● TASK DIRECTIONS: Return all the lines below, exactly as they read.
Start of DATA PROVIDED
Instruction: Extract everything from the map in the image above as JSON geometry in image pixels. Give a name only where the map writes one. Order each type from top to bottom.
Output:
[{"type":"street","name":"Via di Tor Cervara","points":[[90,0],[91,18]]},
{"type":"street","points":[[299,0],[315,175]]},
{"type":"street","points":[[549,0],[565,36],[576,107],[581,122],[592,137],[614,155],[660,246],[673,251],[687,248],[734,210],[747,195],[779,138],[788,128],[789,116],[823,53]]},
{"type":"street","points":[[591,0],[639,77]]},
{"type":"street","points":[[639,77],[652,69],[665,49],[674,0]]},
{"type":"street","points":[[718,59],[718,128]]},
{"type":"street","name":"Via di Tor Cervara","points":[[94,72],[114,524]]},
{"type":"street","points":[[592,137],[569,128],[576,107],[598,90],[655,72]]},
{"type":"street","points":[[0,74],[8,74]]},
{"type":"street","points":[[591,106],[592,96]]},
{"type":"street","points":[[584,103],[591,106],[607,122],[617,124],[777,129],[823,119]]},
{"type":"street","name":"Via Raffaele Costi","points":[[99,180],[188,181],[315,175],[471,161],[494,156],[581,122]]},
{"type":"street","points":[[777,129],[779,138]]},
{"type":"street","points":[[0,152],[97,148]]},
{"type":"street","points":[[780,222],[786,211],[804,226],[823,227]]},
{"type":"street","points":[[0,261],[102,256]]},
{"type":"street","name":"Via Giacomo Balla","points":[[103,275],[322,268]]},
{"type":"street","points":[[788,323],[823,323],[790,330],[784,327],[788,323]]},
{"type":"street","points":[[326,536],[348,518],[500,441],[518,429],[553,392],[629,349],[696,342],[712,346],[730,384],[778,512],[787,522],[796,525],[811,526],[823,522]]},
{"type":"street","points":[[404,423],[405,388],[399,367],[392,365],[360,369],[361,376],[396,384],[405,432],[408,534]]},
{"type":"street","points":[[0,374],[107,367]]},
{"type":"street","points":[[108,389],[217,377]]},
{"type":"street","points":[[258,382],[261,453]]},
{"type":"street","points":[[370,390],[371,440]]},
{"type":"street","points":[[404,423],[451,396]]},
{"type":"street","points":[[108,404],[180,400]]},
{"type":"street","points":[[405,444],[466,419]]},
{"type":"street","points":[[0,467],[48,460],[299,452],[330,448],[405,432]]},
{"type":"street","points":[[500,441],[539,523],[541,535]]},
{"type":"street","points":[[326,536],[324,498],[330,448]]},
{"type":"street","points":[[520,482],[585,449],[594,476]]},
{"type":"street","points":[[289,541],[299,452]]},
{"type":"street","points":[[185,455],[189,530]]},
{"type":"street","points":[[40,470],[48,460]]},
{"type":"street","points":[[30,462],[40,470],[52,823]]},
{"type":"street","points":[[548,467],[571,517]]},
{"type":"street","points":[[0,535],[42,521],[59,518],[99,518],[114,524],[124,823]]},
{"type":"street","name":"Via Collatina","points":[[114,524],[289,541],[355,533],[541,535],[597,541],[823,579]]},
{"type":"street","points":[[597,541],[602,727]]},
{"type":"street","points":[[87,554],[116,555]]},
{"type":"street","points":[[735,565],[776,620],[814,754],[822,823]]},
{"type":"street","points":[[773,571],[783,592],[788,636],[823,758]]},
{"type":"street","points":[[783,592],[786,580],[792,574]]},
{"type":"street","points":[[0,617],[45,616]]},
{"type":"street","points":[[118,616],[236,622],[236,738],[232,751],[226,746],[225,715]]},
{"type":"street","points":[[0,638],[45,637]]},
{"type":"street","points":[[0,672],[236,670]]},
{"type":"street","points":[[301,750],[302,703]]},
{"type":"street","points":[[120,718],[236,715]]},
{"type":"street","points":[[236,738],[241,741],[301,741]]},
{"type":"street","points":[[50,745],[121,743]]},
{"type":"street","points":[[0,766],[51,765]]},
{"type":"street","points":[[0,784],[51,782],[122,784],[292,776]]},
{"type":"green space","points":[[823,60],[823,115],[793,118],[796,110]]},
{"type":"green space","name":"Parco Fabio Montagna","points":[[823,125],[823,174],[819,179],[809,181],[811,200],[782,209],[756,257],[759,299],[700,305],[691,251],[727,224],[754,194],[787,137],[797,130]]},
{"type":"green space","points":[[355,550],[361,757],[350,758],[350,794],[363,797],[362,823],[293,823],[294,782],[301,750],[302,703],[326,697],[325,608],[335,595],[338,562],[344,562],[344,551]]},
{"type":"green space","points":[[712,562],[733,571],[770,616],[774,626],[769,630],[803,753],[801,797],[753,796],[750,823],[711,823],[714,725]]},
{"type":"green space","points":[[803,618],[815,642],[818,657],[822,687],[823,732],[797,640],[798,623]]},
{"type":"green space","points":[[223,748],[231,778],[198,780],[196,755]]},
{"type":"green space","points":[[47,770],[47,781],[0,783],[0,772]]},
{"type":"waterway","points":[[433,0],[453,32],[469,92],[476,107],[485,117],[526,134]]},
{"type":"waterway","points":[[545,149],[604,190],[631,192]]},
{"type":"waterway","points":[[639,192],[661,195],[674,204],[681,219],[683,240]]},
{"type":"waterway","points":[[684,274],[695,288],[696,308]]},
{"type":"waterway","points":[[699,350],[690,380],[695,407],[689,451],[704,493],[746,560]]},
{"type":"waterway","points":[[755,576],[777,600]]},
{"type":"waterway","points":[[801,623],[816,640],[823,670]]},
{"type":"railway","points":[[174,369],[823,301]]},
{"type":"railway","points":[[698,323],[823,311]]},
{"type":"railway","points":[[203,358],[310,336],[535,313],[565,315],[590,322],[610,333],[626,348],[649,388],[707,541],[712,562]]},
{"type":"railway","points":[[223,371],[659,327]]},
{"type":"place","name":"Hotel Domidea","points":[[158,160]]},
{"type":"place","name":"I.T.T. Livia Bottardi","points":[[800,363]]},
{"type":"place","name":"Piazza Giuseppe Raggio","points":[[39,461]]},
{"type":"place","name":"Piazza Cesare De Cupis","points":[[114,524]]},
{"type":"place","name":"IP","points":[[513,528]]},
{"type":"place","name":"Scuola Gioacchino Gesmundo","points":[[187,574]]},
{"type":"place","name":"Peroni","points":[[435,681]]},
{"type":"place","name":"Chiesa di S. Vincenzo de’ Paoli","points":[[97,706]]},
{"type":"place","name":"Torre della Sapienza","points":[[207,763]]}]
End of DATA PROVIDED
● OUTPUT FOR THIS EXERCISE:
Instruction: Extract everything from the map in the image above as JSON geometry in image pixels. Give a name only where the map writes one. Order each type from top to bottom.
Output:
[{"type":"street","name":"Via di Tor Cervara","points":[[90,0],[91,18]]},
{"type":"street","points":[[299,0],[315,175]]},
{"type":"street","points":[[549,0],[565,36],[576,107],[581,122],[592,137],[614,155],[660,246],[673,251],[687,248],[734,210],[747,195],[779,138],[788,128],[789,116],[823,53]]},
{"type":"street","points":[[591,0],[639,77]]},
{"type":"street","points":[[639,77],[652,69],[665,49],[674,0]]},
{"type":"street","points":[[718,59],[718,128]]},
{"type":"street","name":"Via di Tor Cervara","points":[[94,72],[114,524]]},
{"type":"street","points":[[592,137],[569,128],[576,107],[598,90],[655,72]]},
{"type":"street","points":[[0,74],[8,74]]},
{"type":"street","points":[[591,106],[592,96]]},
{"type":"street","points":[[584,103],[591,106],[607,122],[617,124],[777,129],[823,119]]},
{"type":"street","name":"Via Raffaele Costi","points":[[99,180],[188,181],[315,175],[471,161],[494,156],[581,122]]},
{"type":"street","points":[[777,129],[779,138]]},
{"type":"street","points":[[0,152],[97,148]]},
{"type":"street","points":[[780,222],[786,211],[804,226],[823,227]]},
{"type":"street","points":[[0,261],[102,256]]},
{"type":"street","name":"Via Giacomo Balla","points":[[103,275],[322,268]]},
{"type":"street","points":[[788,323],[823,323],[790,330],[784,327],[788,323]]},
{"type":"street","points":[[326,536],[348,518],[500,441],[518,429],[553,392],[629,349],[696,342],[712,346],[730,384],[778,512],[787,522],[796,525],[811,526],[823,522]]},
{"type":"street","points":[[404,423],[405,388],[399,367],[392,365],[360,369],[361,376],[396,384],[405,432],[408,534]]},
{"type":"street","points":[[0,374],[107,367]]},
{"type":"street","points":[[108,389],[217,377]]},
{"type":"street","points":[[258,382],[261,453]]},
{"type":"street","points":[[370,390],[371,440]]},
{"type":"street","points":[[404,423],[451,396]]},
{"type":"street","points":[[108,404],[180,400]]},
{"type":"street","points":[[405,444],[466,419]]},
{"type":"street","points":[[0,467],[48,460],[299,452],[330,448],[405,432]]},
{"type":"street","points":[[500,441],[539,523],[541,535]]},
{"type":"street","points":[[326,536],[324,498],[330,448]]},
{"type":"street","points":[[520,482],[585,449],[594,476]]},
{"type":"street","points":[[289,541],[299,452]]},
{"type":"street","points":[[185,455],[189,530]]},
{"type":"street","points":[[40,470],[48,460]]},
{"type":"street","points":[[30,462],[40,470],[52,823]]},
{"type":"street","points":[[548,467],[571,517]]},
{"type":"street","points":[[0,535],[42,521],[59,518],[99,518],[114,524],[124,823]]},
{"type":"street","name":"Via Collatina","points":[[114,524],[289,541],[355,533],[541,535],[597,541],[823,579]]},
{"type":"street","points":[[597,541],[602,727]]},
{"type":"street","points":[[87,554],[116,555]]},
{"type":"street","points":[[735,565],[776,620],[814,754],[822,823]]},
{"type":"street","points":[[773,571],[783,592],[788,636],[823,758]]},
{"type":"street","points":[[783,592],[786,580],[792,574]]},
{"type":"street","points":[[0,617],[45,616]]},
{"type":"street","points":[[118,616],[236,622],[236,738],[232,751],[226,746],[225,715]]},
{"type":"street","points":[[0,638],[45,637]]},
{"type":"street","points":[[0,672],[236,670]]},
{"type":"street","points":[[301,750],[302,703]]},
{"type":"street","points":[[120,718],[236,715]]},
{"type":"street","points":[[236,738],[241,741],[301,741]]},
{"type":"street","points":[[50,745],[121,743]]},
{"type":"street","points":[[0,766],[51,765]]},
{"type":"street","points":[[0,784],[51,782],[122,784],[292,776]]},
{"type":"green space","points":[[823,60],[823,115],[793,118],[796,110]]},
{"type":"green space","name":"Parco Fabio Montagna","points":[[823,125],[823,174],[819,179],[809,181],[811,200],[782,209],[756,257],[759,299],[700,305],[691,251],[727,224],[754,194],[787,137],[797,130]]},
{"type":"green space","points":[[355,550],[361,757],[350,758],[350,794],[363,797],[362,823],[293,823],[294,782],[301,750],[302,703],[326,697],[325,608],[335,595],[338,562],[344,562],[344,551]]},
{"type":"green space","points":[[712,562],[733,571],[770,616],[774,626],[769,630],[803,753],[801,797],[753,796],[750,823],[711,823],[714,725]]},
{"type":"green space","points":[[803,618],[815,642],[818,657],[822,687],[823,732],[797,640],[798,623]]},
{"type":"green space","points":[[223,748],[231,778],[198,780],[196,755]]},
{"type":"green space","points":[[47,770],[47,781],[0,783],[0,772]]},
{"type":"waterway","points":[[433,0],[453,32],[469,92],[476,107],[485,117],[526,134]]},
{"type":"waterway","points":[[545,149],[604,190],[631,192]]},
{"type":"waterway","points":[[639,192],[661,195],[674,204],[681,219],[683,240]]},
{"type":"waterway","points":[[684,274],[695,288],[696,308]]},
{"type":"waterway","points":[[699,350],[690,380],[695,407],[689,451],[704,493],[746,560]]},
{"type":"waterway","points":[[755,576],[777,600]]},
{"type":"waterway","points":[[801,623],[816,640],[823,670]]},
{"type":"railway","points":[[174,369],[823,301]]},
{"type":"railway","points":[[698,323],[823,311]]},
{"type":"railway","points":[[203,358],[310,336],[535,313],[565,315],[590,322],[610,333],[626,348],[649,388],[707,541],[712,562]]},
{"type":"railway","points":[[223,371],[659,327]]},
{"type":"place","name":"Hotel Domidea","points":[[158,160]]},
{"type":"place","name":"I.T.T. Livia Bottardi","points":[[800,363]]},
{"type":"place","name":"Piazza Giuseppe Raggio","points":[[39,461]]},
{"type":"place","name":"Piazza Cesare De Cupis","points":[[114,524]]},
{"type":"place","name":"IP","points":[[513,528]]},
{"type":"place","name":"Scuola Gioacchino Gesmundo","points":[[187,574]]},
{"type":"place","name":"Peroni","points":[[435,681]]},
{"type":"place","name":"Chiesa di S. Vincenzo de’ Paoli","points":[[97,706]]},
{"type":"place","name":"Torre della Sapienza","points":[[207,763]]}]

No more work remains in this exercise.